The electric carmaker on April 24 reported first-quarter net loss of $668 million on total revenues of $4.5 billion. (For the sake of comparison, newly public ride-hail company Lyft lost $911 million for all of 2018.) Tesla attributed $121 million of the net loss to higher assumed return rates on cars after it raised prices for the Model S and Model X.
In the first quarter, Tesla also burned through $1.5 billion of its stockpile of cash and cash equivalents, which shrunk to $2.2 billion. The company said this resulted from it paying off $920 million in convertible bonds on March 1, and from an increase in “the number of vehicles in transit to customers” at the end of the quarter. At this point last year, Tesla had $2.7 billion in cash and cash equivalents.
Tesla chief financial officer Zachary Kirkhorn described the latest quarter as “one of the most complicated… in the history of the company.”
Analysts on the company’s earnings call seemed concerned.

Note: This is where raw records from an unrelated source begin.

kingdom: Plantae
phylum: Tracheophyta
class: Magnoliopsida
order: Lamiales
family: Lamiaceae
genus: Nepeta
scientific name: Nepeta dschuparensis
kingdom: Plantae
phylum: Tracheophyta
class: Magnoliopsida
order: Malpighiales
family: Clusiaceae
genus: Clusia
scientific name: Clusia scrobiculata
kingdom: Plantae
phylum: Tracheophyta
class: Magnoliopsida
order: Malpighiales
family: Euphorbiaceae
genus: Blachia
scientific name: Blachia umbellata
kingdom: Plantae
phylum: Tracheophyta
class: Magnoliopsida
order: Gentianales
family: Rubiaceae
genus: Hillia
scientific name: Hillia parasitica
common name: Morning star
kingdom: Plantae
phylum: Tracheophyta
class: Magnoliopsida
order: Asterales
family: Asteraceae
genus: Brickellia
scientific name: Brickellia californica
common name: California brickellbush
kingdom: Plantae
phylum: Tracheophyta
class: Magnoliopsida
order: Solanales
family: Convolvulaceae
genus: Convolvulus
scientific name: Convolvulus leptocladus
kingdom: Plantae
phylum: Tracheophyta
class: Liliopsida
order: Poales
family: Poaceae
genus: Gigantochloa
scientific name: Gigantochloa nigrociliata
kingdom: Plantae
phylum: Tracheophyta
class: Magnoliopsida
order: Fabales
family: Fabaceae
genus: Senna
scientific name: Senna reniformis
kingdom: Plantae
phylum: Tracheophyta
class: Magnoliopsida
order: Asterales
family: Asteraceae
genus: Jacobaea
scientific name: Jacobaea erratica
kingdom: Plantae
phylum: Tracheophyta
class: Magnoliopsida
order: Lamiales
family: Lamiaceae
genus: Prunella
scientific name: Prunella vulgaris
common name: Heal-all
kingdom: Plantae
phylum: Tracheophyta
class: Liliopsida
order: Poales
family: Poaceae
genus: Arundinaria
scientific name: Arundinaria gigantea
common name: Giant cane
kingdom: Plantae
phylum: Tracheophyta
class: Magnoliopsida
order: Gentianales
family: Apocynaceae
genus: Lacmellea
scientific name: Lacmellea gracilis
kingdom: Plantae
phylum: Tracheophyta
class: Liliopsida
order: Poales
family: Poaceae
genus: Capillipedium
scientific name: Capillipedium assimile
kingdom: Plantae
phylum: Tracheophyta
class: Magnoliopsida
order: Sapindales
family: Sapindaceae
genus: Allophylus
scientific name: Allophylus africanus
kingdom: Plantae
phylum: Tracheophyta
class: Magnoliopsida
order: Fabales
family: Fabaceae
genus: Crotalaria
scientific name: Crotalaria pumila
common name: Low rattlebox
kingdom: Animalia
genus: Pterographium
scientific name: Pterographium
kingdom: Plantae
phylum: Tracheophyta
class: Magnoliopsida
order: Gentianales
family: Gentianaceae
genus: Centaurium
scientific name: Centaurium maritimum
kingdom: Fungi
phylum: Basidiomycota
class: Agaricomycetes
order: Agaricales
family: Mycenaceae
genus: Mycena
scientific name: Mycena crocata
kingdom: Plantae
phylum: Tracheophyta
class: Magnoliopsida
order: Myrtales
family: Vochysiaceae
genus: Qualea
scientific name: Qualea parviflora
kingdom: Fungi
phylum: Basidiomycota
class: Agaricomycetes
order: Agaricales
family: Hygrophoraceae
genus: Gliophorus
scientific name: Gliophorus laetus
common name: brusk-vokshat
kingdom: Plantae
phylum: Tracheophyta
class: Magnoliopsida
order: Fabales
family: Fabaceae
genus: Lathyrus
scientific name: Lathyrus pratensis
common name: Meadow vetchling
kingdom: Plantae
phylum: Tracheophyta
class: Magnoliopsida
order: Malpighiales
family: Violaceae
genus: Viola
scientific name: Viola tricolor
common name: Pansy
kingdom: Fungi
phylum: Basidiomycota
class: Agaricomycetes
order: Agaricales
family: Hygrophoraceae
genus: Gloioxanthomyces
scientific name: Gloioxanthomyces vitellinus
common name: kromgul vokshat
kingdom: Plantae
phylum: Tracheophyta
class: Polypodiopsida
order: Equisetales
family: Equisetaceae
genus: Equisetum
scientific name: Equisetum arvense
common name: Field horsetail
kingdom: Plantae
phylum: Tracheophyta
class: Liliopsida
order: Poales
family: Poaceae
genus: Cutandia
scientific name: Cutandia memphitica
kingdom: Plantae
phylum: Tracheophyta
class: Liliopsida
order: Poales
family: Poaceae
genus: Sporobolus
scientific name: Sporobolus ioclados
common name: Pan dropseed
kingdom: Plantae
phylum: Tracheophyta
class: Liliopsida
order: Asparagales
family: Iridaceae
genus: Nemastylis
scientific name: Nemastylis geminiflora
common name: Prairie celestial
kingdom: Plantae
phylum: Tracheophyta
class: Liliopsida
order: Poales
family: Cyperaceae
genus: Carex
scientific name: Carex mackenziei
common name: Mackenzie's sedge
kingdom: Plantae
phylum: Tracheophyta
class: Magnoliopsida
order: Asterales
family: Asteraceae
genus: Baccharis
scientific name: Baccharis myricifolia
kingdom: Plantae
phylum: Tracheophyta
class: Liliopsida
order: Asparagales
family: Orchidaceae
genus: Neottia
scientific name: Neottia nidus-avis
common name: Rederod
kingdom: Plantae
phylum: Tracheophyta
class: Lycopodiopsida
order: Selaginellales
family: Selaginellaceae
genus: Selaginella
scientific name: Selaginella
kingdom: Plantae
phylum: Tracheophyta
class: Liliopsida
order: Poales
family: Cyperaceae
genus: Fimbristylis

“Talk about this whole notion of raising capital,” Toni Sacconaghi, technology research analyst at Bernstein, asked Tesla CEO Elon Musk. “For about the last year you sort of shooed it as almost an evil thing, and I think a lot of investors believe that the company might be better served in its growth aspirations if it did raise capital, had a stronger cash base. And given that you used up about $2 billion worth of cash in the quarter, aren’t you potentially trying to go through a very thin space while trying to grow quickly and be self-funding, which quite frankly may be unrealistic?”
“I don’t think raising capital should be a substitute for making the company operate more effectively,” Musk replied. “So that in that sense, I think it’s just, it’s important to have strong financial discipline of the company and just to make sure we don’t have extraneous expenses and we’re just being frugal with capital. If we keep raising capital every time, then it just takes—we now have the forcing function improving the functional operation of the business. So I think it is healthy to be on a Spartan diet for a while.”
Musk added that Tesla did raise $500 million in loans from Chinese lenders for its planned vehicle and battery Gigafactory in Shanghai, though some Gigafactory investors are also skittish. Over the weekend, a video showed a parked Tesla Model S exploding in Shanghai.
Other analysts pushed Musk on whether Tesla would be better off as a private company. Musk in August 2018 drew scrutiny from the US Securities and Exchange Commission by tweeting his intent to take Tesla private. He argued at the time that going private would help Tesla focus on execution and operational efficiency without being beholden to quarterly results and demands from investors.
“There’s just so much drama around Tesla’s share price and quarterly results,” said Adam Jonas, autos analyst at Morgan Stanley on today’s call. “From the outside, at least, it looks like a huge distraction.”
“It’s a bit of a distraction at times,” Musk replied, “but I’m not sure what to do about it.”